My novel has a kind of a unique story structure called “the frame.” Essentially what this means is that there is a story within a story, similar to the movie Titanic or The Princess Bride. The majority of the novel occurs within the inner story of the past, but it is “framed” by the aftermath in the present time.

Because the “frame” is not very common, it needs to be pulled off with grace and confidence. It needs to work very well, by really adding validity to the inner story. In my case, that would involve clearly depicting the change in the protagonist’s character, to create a “before and after” effect that resulted from the past events.

Another thing that I noticed was that my transition from the start of the “end frame” into the actual ending of the novel is not believable. I need to somehow think of a more believable way to shift gears at the end so that I can still achieve my surprise ending.

Getting into the overly-detailed back story bit, I clearly have too much back story inside the novel for it to just be one novel. Because of this, right now I’m in the process of cutting some of it out and turning it into a prequel (or 2, or 3…)! As I’m doing this, I need to make sure to leave in some parts of the back story that are absolutely essential for enhancing the plot of the current novel. I’m also trying to leave in some of the parts that will give the reader a little bit of a taste of the prequel(s).

For those of you who don’t already know, it is generally not a good idea to have a lot of detailed back story in your novel. If you have too much back story in your novel, then your reader can easily become annoyed that the plot is not advancing quickly enough and can soon become bored. So therefore, it is best to avoid this as much as possible.

Lastly, there is the problem of telling instead of showing.
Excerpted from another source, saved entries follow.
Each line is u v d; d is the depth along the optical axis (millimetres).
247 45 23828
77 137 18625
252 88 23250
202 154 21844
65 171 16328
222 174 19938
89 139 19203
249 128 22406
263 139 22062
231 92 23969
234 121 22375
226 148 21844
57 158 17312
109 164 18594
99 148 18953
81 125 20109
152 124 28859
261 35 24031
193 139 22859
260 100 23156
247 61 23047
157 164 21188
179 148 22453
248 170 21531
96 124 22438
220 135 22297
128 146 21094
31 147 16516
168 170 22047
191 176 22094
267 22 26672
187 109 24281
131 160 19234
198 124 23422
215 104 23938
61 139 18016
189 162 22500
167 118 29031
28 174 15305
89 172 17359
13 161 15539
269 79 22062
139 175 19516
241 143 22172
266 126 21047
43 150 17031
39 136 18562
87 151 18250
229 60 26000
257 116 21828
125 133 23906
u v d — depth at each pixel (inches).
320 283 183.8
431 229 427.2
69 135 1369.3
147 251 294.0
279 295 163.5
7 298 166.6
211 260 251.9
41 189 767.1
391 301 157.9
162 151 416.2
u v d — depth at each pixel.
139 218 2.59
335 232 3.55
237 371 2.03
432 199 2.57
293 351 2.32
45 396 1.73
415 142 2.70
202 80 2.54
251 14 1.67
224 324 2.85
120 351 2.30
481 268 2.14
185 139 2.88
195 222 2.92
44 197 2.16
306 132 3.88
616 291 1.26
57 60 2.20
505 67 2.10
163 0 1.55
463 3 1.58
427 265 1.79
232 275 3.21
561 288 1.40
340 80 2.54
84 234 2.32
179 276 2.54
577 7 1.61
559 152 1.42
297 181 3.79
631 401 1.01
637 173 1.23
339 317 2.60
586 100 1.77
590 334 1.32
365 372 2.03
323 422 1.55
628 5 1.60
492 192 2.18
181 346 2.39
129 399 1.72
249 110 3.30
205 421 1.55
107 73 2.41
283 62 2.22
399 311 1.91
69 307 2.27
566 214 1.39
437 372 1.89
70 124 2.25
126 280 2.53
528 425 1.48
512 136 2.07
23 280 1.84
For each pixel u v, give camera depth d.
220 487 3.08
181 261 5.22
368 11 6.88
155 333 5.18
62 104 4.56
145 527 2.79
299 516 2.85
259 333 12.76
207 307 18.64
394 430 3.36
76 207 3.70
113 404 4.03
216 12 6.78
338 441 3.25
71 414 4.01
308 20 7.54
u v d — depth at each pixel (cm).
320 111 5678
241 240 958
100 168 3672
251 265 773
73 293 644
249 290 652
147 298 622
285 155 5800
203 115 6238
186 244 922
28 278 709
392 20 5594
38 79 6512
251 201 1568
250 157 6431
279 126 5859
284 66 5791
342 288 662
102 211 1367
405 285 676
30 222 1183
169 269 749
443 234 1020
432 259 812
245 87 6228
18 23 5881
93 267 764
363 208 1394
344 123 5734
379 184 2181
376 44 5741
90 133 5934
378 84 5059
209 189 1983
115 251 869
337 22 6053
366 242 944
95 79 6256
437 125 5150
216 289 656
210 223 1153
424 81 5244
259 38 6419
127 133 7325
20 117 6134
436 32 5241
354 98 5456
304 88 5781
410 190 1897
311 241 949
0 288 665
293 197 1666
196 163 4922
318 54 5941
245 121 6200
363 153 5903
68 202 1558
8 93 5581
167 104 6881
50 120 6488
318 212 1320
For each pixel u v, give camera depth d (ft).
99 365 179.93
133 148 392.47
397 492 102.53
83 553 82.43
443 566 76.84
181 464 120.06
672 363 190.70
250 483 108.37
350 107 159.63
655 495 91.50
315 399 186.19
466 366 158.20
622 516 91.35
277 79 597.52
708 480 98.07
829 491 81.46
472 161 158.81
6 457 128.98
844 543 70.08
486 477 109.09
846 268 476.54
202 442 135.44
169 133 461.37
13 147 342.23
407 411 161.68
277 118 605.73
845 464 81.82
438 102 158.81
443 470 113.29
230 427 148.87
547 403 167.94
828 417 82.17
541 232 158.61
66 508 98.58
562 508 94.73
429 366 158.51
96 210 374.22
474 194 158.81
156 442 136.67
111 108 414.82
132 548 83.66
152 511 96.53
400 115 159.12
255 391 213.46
I remember struggling with this concept of “show, don’t tell” that my teachers would always stress in English class growing up. Along the way, I have learned to “show” by using very active, personifying language as well as by using other literary devices like similes and metaphors. Furthermore, I have learned to “show” by describing the characters’ appearances or by describing the landscape setting.

However, there is always room for improvement! What I just discovered is that it actually works extremely well to describe the character’s body language! For instance, instead of just saying that a character lied, you can show that the character lied by describing how his eyes shifted and how his feet shuffled while he spoke. You can also show that a character is anxious and insecure by describing how she is trembling and how she has her hands stuffed all the way inside of her pants pockets. Ingenious!

Anyway, it is really important to identify your own flaws as a writer. I know that doing so will not only help me land a literary agent, but that it will also help me become that 1% better at writing.